--- Start of Supplied information ---
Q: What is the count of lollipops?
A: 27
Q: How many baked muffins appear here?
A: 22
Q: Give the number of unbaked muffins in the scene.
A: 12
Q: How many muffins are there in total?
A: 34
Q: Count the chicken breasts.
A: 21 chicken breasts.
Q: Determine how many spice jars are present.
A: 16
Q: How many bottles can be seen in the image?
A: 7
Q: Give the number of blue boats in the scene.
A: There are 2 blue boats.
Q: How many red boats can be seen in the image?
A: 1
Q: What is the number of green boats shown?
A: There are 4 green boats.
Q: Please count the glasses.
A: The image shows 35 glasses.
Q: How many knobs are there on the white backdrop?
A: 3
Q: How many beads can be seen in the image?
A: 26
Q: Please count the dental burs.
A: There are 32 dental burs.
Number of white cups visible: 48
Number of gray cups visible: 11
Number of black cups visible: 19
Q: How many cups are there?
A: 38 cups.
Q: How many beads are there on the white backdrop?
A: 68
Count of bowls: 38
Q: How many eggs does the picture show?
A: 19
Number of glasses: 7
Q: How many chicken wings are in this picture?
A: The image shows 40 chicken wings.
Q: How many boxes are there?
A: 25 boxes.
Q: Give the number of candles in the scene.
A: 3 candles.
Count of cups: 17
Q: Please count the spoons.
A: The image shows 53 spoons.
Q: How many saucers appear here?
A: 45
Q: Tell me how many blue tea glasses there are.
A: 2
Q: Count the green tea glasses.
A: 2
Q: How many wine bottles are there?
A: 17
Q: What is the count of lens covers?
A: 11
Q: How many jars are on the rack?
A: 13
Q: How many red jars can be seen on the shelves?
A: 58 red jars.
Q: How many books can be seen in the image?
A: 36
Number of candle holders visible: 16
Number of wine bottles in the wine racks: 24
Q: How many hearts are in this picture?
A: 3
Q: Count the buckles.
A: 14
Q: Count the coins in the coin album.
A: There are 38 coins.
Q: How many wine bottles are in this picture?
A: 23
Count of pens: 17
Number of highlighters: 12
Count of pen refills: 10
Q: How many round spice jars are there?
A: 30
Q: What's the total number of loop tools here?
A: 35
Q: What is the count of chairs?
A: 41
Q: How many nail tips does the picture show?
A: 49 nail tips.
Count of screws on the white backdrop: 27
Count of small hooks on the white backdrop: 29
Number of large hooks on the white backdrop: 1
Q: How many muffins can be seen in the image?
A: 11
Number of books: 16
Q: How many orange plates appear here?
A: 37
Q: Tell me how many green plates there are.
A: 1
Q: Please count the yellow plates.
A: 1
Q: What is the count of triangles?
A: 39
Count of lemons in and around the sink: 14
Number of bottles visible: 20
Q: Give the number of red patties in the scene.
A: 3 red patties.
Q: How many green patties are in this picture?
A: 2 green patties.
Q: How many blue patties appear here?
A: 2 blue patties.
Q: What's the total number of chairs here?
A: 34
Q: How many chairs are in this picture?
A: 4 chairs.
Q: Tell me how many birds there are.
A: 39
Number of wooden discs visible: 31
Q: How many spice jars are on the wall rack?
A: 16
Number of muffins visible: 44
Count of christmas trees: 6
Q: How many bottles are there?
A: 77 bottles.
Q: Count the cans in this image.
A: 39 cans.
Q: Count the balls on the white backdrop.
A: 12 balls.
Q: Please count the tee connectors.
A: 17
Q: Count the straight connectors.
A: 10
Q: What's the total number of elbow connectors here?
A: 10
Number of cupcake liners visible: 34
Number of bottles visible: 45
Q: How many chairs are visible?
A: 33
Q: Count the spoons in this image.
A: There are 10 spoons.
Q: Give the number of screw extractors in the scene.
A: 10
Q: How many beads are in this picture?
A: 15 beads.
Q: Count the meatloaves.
--- End of Supplied information ---
### Problem requirements
Can you format all of the data above as a Markdown table with the columns No. and Line, numbering each line in order and omitting blank lines?

### Reply
| No. | Line |
|---|---|
| 1 | Q: What is the count of lollipops? |
| 2 | A: 27 |
| 3 | Q: How many baked muffins appear here? |
| 4 | A: 22 |
| 5 | Q: Give the number of unbaked muffins in the scene. |
| 6 | A: 12 |
| 7 | Q: How many muffins are there in total? |
| 8 | A: 34 |
| 9 | Q: Count the chicken breasts. |
| 10 | A: 21 chicken breasts. |
| 11 | Q: Determine how many spice jars are present. |
| 12 | A: 16 |
| 13 | Q: How many bottles can be seen in the image? |
| 14 | A: 7 |
| 15 | Q: Give the number of blue boats in the scene. |
| 16 | A: There are 2 blue boats. |
| 17 | Q: How many red boats can be seen in the image? |
| 18 | A: 1 |
| 19 | Q: What is the number of green boats shown? |
| 20 | A: There are 4 green boats. |
| 21 | Q: Please count the glasses. |
| 22 | A: The image shows 35 glasses. |
| 23 | Q: How many knobs are there on the white backdrop? |
| 24 | A: 3 |
| 25 | Q: How many beads can be seen in the image? |
| 26 | A: 26 |
| 27 | Q: Please count the dental burs. |
| 28 | A: There are 32 dental burs. |
| 29 | Number of white cups visible: 48 |
| 30 | Number of gray cups visible: 11 |
| 31 | Number of black cups visible: 19 |
| 32 | Q: How many cups are there? |
| 33 | A: 38 cups. |
| 34 | Q: How many beads are there on the white backdrop? |
| 35 | A: 68 |
| 36 | Count of bowls: 38 |
| 37 | Q: How many eggs does the picture show? |
| 38 | A: 19 |
| 39 | Number of glasses: 7 |
| 40 | Q: How many chicken wings are in this picture? |
| 41 | A: The image shows 40 chicken wings. |
| 42 | Q: How many boxes are there? |
| 43 | A: 25 boxes. |
| 44 | Q: Give the number of candles in the scene. |
| 45 | A: 3 candles. |
| 46 | Count of cups: 17 |
| 47 | Q: Please count the spoons. |
| 48 | A: The image shows 53 spoons. |
| 49 | Q: How many saucers appear here? |
| 50 | A: 45 |
| 51 | Q: Tell me how many blue tea glasses there are. |
| 52 | A: 2 |
| 53 | Q: Count the green tea glasses. |
| 54 | A: 2 |
| 55 | Q: How many wine bottles are there? |
| 56 | A: 17 |
| 57 | Q: What is the count of lens covers? |
| 58 | A: 11 |
| 59 | Q: How many jars are on the rack? |
| 60 | A: 13 |
| 61 | Q: How many red jars can be seen on the shelves? |
| 62 | A: 58 red jars. |
| 63 | Q: How many books can be seen in the image? |
| 64 | A: 36 |
| 65 | Number of candle holders visible: 16 |
| 66 | Number of wine bottles in the wine racks: 24 |
| 67 | Q: How many hearts are in this picture? |
| 68 | A: 3 |
| 69 | Q: Count the buckles. |
| 70 | A: 14 |
| 71 | Q: Count the coins in the coin album. |
| 72 | A: There are 38 coins. |
| 73 | Q: How many wine bottles are in this picture? |
| 74 | A: 23 |
| 75 | Count of pens: 17 |
| 76 | Number of highlighters: 12 |
| 77 | Count of pen refills: 10 |
| 78 | Q: How many round spice jars are there? |
| 79 | A: 30 |
| 80 | Q: What's the total number of loop tools here? |
| 81 | A: 35 |
| 82 | Q: What is the count of chairs? |
| 83 | A: 41 |
| 84 | Q: How many nail tips does the picture show? |
| 85 | A: 49 nail tips. |
| 86 | Count of screws on the white backdrop: 27 |
| 87 | Count of small hooks on the white backdrop: 29 |
| 88 | Number of large hooks on the white backdrop: 1 |
| 89 | Q: How many muffins can be seen in the image? |
| 90 | A: 11 |
| 91 | Number of books: 16 |
| 92 | Q: How many orange plates appear here? |
| 93 | A: 37 |
| 94 | Q: Tell me how many green plates there are. |
| 95 | A: 1 |
| 96 | Q: Please count the yellow plates. |
| 97 | A: 1 |
| 98 | Q: What is the count of triangles? |
| 99 | A: 39 |
| 100 | Count of lemons in and around the sink: 14 |
| 101 | Number of bottles visible: 20 |
| 102 | Q: Give the number of red patties in the scene. |
| 103 | A: 3 red patties. |
| 104 | Q: How many green patties are in this picture? |
| 105 | A: 2 green patties. |
| 106 | Q: How many blue patties appear here? |
| 107 | A: 2 blue patties. |
| 108 | Q: What's the total number of chairs here? |
| 109 | A: 34 |
| 110 | Q: How many chairs are in this picture? |
| 111 | A: 4 chairs. |
| 112 | Q: Tell me how many birds there are. |
| 113 | A: 39 |
| 114 | Number of wooden discs visible: 31 |
| 115 | Q: How many spice jars are on the wall rack? |
| 116 | A: 16 |
| 117 | Number of muffins visible: 44 |
| 118 | Count of christmas trees: 6 |
| 119 | Q: How many bottles are there? |
| 120 | A: 77 bottles. |
| 121 | Q: Count the cans in this image. |
| 122 | A: 39 cans. |
| 123 | Q: Count the balls on the white backdrop. |
| 124 | A: 12 balls. |
| 125 | Q: Please count the tee connectors. |
| 126 | A: 17 |
| 127 | Q: Count the straight connectors. |
| 128 | A: 10 |
| 129 | Q: What's the total number of elbow connectors here? |
| 130 | A: 10 |
| 131 | Number of cupcake liners visible: 34 |
| 132 | Number of bottles visible: 45 |
| 133 | Q: How many chairs are visible? |
| 134 | A: 33 |
| 135 | Q: Count the spoons in this image. |
| 136 | A: There are 10 spoons. |
| 137 | Q: Give the number of screw extractors in the scene. |
| 138 | A: 10 |
| 139 | Q: How many beads are in this picture? |
| 140 | A: 15 beads. |
| 141 | Q: Count the meatloaves. |